=== Your assignment ===
Give the lines from the start of the records through the line containing "Tájékoztatom Kenézlő község" as a JSON list of strings, one string per line, leaving out blank lines.

Saved entries

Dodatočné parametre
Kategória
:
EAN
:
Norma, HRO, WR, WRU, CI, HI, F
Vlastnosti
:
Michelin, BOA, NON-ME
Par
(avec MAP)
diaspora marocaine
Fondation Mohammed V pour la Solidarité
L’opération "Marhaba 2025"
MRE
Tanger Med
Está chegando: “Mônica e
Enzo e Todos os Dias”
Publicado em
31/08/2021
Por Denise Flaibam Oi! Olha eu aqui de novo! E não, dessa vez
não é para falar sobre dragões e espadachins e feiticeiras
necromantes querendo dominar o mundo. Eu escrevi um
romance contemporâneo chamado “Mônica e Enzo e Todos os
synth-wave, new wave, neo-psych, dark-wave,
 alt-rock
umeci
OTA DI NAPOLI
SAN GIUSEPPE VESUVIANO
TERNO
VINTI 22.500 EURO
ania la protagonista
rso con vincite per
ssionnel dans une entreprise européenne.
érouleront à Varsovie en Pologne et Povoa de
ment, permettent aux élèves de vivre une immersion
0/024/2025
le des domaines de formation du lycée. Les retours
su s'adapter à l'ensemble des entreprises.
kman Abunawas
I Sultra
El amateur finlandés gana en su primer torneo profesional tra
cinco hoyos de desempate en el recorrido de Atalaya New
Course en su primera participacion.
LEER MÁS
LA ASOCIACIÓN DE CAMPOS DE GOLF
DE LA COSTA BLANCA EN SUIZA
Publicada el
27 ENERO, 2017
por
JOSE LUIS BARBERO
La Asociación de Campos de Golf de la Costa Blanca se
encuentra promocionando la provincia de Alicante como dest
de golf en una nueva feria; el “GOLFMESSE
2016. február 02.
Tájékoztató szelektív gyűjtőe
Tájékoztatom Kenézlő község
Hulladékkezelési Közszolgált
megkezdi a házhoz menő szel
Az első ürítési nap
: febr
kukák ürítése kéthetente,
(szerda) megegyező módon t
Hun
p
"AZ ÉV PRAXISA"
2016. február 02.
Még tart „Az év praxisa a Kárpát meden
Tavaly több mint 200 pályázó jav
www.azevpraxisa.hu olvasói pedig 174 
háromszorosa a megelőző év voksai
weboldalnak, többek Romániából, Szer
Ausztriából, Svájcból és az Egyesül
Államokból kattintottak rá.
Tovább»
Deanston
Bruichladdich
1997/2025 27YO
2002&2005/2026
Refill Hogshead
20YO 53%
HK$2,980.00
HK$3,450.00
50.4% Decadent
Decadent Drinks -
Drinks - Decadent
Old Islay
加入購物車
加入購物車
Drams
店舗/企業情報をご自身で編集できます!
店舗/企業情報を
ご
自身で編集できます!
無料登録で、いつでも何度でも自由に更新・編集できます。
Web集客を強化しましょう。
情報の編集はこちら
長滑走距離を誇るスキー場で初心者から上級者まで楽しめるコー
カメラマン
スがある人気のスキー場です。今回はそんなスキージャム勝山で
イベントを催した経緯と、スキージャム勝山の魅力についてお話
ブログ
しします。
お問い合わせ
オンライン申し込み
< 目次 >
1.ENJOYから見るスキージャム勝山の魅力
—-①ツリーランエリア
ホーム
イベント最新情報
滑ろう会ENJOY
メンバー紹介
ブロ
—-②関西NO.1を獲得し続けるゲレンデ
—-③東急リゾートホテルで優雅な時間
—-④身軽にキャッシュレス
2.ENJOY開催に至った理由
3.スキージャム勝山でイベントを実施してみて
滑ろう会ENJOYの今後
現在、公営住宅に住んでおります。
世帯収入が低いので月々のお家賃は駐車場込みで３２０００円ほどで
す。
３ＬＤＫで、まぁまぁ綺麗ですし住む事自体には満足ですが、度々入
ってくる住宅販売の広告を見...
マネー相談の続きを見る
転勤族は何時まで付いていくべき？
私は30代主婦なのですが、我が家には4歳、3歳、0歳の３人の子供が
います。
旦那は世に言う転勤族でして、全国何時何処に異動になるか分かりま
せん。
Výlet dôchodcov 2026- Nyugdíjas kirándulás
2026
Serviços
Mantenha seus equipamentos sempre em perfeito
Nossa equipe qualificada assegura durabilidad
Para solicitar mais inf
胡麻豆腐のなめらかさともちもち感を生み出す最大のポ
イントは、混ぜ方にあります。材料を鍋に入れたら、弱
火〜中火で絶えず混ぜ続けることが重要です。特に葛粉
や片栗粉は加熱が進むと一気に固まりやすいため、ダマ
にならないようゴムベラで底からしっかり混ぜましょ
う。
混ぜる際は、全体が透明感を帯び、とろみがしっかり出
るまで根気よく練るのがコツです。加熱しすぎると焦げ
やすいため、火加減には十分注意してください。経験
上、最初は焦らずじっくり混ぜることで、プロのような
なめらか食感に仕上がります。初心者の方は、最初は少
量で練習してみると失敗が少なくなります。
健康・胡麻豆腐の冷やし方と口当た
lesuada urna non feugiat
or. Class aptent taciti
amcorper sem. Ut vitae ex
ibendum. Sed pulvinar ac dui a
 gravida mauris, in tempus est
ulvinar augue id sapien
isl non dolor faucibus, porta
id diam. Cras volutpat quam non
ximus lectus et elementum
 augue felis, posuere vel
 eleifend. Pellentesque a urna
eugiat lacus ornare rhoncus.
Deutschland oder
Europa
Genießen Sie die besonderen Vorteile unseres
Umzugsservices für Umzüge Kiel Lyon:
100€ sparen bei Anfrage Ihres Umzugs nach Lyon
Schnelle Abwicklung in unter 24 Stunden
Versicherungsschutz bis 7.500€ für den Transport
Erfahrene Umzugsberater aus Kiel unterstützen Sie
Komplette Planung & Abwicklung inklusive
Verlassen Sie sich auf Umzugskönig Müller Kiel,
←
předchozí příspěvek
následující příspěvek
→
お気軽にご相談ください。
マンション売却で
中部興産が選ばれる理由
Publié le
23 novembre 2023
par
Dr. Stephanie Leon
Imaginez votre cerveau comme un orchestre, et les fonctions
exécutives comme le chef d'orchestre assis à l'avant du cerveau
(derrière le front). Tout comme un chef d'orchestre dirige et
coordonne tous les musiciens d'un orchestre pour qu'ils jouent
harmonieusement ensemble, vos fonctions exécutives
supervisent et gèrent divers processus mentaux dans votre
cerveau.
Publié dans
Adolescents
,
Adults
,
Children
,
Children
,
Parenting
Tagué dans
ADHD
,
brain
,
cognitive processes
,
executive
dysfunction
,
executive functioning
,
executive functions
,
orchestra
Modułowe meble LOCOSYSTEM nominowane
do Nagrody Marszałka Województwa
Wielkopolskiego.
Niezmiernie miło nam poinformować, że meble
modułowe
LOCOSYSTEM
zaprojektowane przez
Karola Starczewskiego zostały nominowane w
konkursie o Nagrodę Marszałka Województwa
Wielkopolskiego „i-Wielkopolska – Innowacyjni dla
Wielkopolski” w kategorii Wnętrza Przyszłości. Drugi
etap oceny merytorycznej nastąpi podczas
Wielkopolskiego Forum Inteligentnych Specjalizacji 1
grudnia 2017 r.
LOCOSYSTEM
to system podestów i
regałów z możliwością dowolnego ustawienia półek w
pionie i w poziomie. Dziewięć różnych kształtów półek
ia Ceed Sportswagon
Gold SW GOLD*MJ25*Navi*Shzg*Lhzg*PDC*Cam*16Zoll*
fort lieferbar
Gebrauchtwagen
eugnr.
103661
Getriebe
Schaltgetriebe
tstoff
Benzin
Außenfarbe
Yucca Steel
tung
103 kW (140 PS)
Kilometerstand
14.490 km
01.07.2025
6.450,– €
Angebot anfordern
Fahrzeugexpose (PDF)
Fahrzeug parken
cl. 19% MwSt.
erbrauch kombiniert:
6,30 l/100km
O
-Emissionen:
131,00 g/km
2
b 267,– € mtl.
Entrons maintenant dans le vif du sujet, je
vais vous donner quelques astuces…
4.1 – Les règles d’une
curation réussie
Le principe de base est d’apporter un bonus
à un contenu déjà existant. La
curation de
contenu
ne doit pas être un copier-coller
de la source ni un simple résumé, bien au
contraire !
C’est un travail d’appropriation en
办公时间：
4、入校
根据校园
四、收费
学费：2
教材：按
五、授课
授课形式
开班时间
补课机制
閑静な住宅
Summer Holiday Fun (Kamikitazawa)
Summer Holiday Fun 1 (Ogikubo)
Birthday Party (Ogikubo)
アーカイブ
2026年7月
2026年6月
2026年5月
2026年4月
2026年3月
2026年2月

=== Response area ===
[
  "Dodatočné parametre",
  "Kategória",
  ":",
  "EAN",
  ":",
  "Norma, HRO, WR, WRU, CI, HI, F",
  "Vlastnosti",
  ":",
  "Michelin, BOA, NON-ME",
  "Par",
  "(avec MAP)",
  "diaspora marocaine",
  "Fondation Mohammed V pour la Solidarité",
  "L’opération \"Marhaba 2025\"",
  "MRE",
  "Tanger Med",
  "Está chegando: “Mônica e",
  "Enzo e Todos os Dias”",
  "Publicado em",
  "31/08/2021",
  "Por Denise Flaibam Oi! Olha eu aqui de novo! E não, dessa vez",
  "não é para falar sobre dragões e espadachins e feiticeiras",
  "necromantes querendo dominar o mundo. Eu escrevi um",
  "romance contemporâneo chamado “Mônica e Enzo e Todos os",
  "synth-wave, new wave, neo-psych, dark-wave,",
  " alt-rock",
  "umeci",
  "OTA DI NAPOLI",
  "SAN GIUSEPPE VESUVIANO",
  "TERNO",
  "VINTI 22.500 EURO",
  "ania la protagonista",
  "rso con vincite per",
  "ssionnel dans une entreprise européenne.",
  "érouleront à Varsovie en Pologne et Povoa de",
  "ment, permettent aux élèves de vivre une immersion",
  "0/024/2025",
  "le des domaines de formation du lycée. Les retours",
  "su s'adapter à l'ensemble des entreprises.",
  "kman Abunawas",
  "I Sultra",
  "El amateur finlandés gana en su primer torneo profesional tra",
  "cinco hoyos de desempate en el recorrido de Atalaya New",
  "Course en su primera participacion.",
  "LEER MÁS",
  "LA ASOCIACIÓN DE CAMPOS DE GOLF",
  "DE LA COSTA BLANCA EN SUIZA",
  "Publicada el",
  "27 ENERO, 2017",
  "por",
  "JOSE LUIS BARBERO",
  "La Asociación de Campos de Golf de la Costa Blanca se",
  "encuentra promocionando la provincia de Alicante como dest",
  "de golf en una nueva feria; el “GOLFMESSE",
  "2016. február 02.",
  "Tájékoztató szelektív gyűjtőe",
  "Tájékoztatom Kenézlő község"
]